Is the NFL Going to Wait for the Super Bowl to Be Ruined by Bad Officiating Before Changes are Made?

Gerald Herbert / Associated Press

Here we go again.

Last month, the Pittsburgh Steelers traveled to New Orleans for a crucial Week 16 game. The Steelers would be knocked out of a playoff spot with a loss and the Saints would secure home-field advantage with a win. There wasn’t any room for game-changing officiating.

It happened anyway.

The Steelers were victims to a horrible defensive pass interference call on fourth-and-one. Drew Brees threw a deep prayer to Alvin Kamara in the endzone as he was covered by Joe Haden. The ball sailed over Kamara’s head and fell incomplete. For some reason, the back line judge threw his yellow flag and the Saints were given a first down at the one-yard line.

On the first play afterwards, the Saints promptly ran it up the gut for a touchdown. They went on to win by three points.

After this embarrassing event occurred, I wrote an article proposing reform in the NFL’s officiating system. While many fans argued that a blown call in the first quarter can’t be blamed for the Steelers’ loss, I pointed out that the same thing could happen in a situation of much higher magnitude.

Surprise — it did.

In the final two minutes of regulation in the NFC Championship Game, the officiating crew in New Orleans missed a blatant defensive pass interference committed by Rams cornerback Nickell Robey-Coleman. It was the type of play you would show someone to explain what pass interference is. It’s a textbook call. Unlike the Tuck Rule and the Music City Miracle, there was literally no controversy over whether the play should have been legal or not. Coleman did not turn around to play the ball, it was a helmet-to-helmet hit, he impeded the receiver’s ability to play the ball, he hit him before the ball got there, and it was catchable. There’s no argument about it.

Of course, fans are still making excuses. Just like the Steelers game, the Saints are being blamed because they still had an opportunity to win. It will take a botched call on the literal final play of the Super Bowl for some people to realize the problems in the current system.

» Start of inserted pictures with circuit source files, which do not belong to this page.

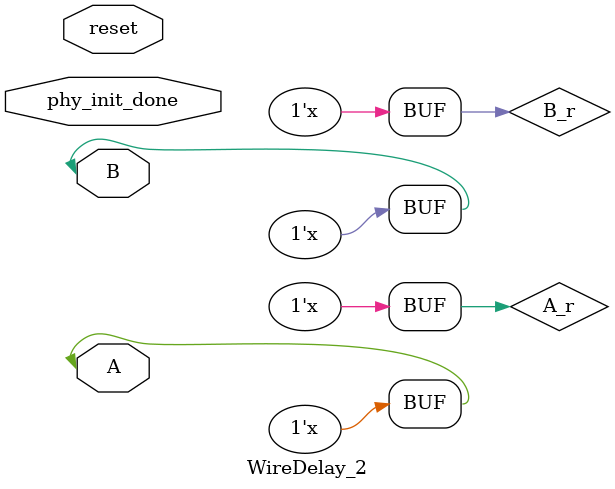
<source format=v>
module WireDelay_2 # (
  parameter Delay_g = 0,
  parameter Delay_rd = 0,
  parameter ERR_INSERT = "OFF"
)
(
  inout A,
  inout B,
  input reset,
  input phy_init_done
);
  reg A_r;
  reg B_r;
  reg B_inv ;
  reg line_en;
  assign A = A_r;
  assign B = B_r;
  always@(*)
    if((B == 'b1) || (B == 'b0))
      B_inv <= #0 ~B ;
    else
      B_inv <= #0 'bz ;
  always @(*) begin
    if (!reset) begin
      A_r <= 1'bz;
      B_r <= 1'bz;
      line_en <= 1'b0;
    end else begin
      if (line_en) begin
	B_r <= 1'bz;
	  if ((ERR_INSERT == "ON") & (phy_init_done))
            A_r <= #Delay_rd B_inv;
	  else
            A_r <= #Delay_rd B;
      end else begin
        B_r <= #Delay_g A;
	A_r <= 1'bz;
      end
    end
  end
  always @(A or B) begin
    if (!reset) begin
      line_en <= 1'b0;
    end else if (A !== A_r) begin
      line_en <= 1'b0;
    end else if (B_r !== B) begin
      line_en <= 1'b1;
    end else begin
      line_en <= line_en;
    end
  end
endmodule
</source>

Hopefully, the NFL doesn’t wait for that to happen. The solution was obvious one month ago after Joe Haden’s phantom call and it’s obvious today. The NFL needs to utilize instant replay to minimize the impact of human error. Human error is inevitable — everything happens so quickly and no official is perfect. It is disgraceful that the NFL possesses state-of-the-art technology yet refuses to use it to uphold the integrity of the game.

Right now, the powerful technology and communications equipment to consult with replay officials and game officials at each NFL stadium on all instant replay decisions. This includes all scoring plays and turnovers. The review typically happens extremely quickly without the fans noticing. This is the key — maintaining a positive viewing experience. It’s not realistic for coaches to be able to challenge everything. Nobody wants to see the Minneapolis Miracle overturned after a three-minute review due to a minuscule penalty that didn’t have an impact on the play.

If officials miss an egregious call, the executives in New York should be able to contact the head referee and let them know to make the call. They have live footage with as many angles as they could ever possibly need. We all know that Al Riveron, Senior Vice President of Officiating, was sitting in New York and immediately knew that the officials in New Orleans messed up. Yet, there’s nothing he can do. We have to let human error by the men officiating the game decide the outcome.

In the case of Joe Haden’s phantom call, the executives in New York should also be able to order the head referee to rescind the flag. A single replay makes it extremely obvious that there was no flag. Yet, the back line judge made a poor decision in real-time, essentially granting seven free points to the Saints.

The NFL may need to consider only extending this new rule change to pass interference plays. After all, they are the most impactful and arguably the hardest to call. If the new system functions properly, it can be extended to other areas of the game.

The excuse that the Saints had a chance to win the game even after the no-call should not matter. No team should be expected to overcome atrocious officiating. No team should have to play perfectly to overcome an unfair disadvantage that the other team doesn’t have to face. Especially when there’s such an obvious solution that could fix all of our problems.

Yes, the Saints could have won anyway. Yes, the Steelers could have won anyway. Yes, the Vikings could have won anyway in 2009. What will it take for us to realize that this is nevertheless a massive problem in our game today? A fourth-down missed pass interference call on the final play of the Super Bowl? Or will certain individuals still attempt to wave it off?

The NFL can’t wait any longer. The time for change is now.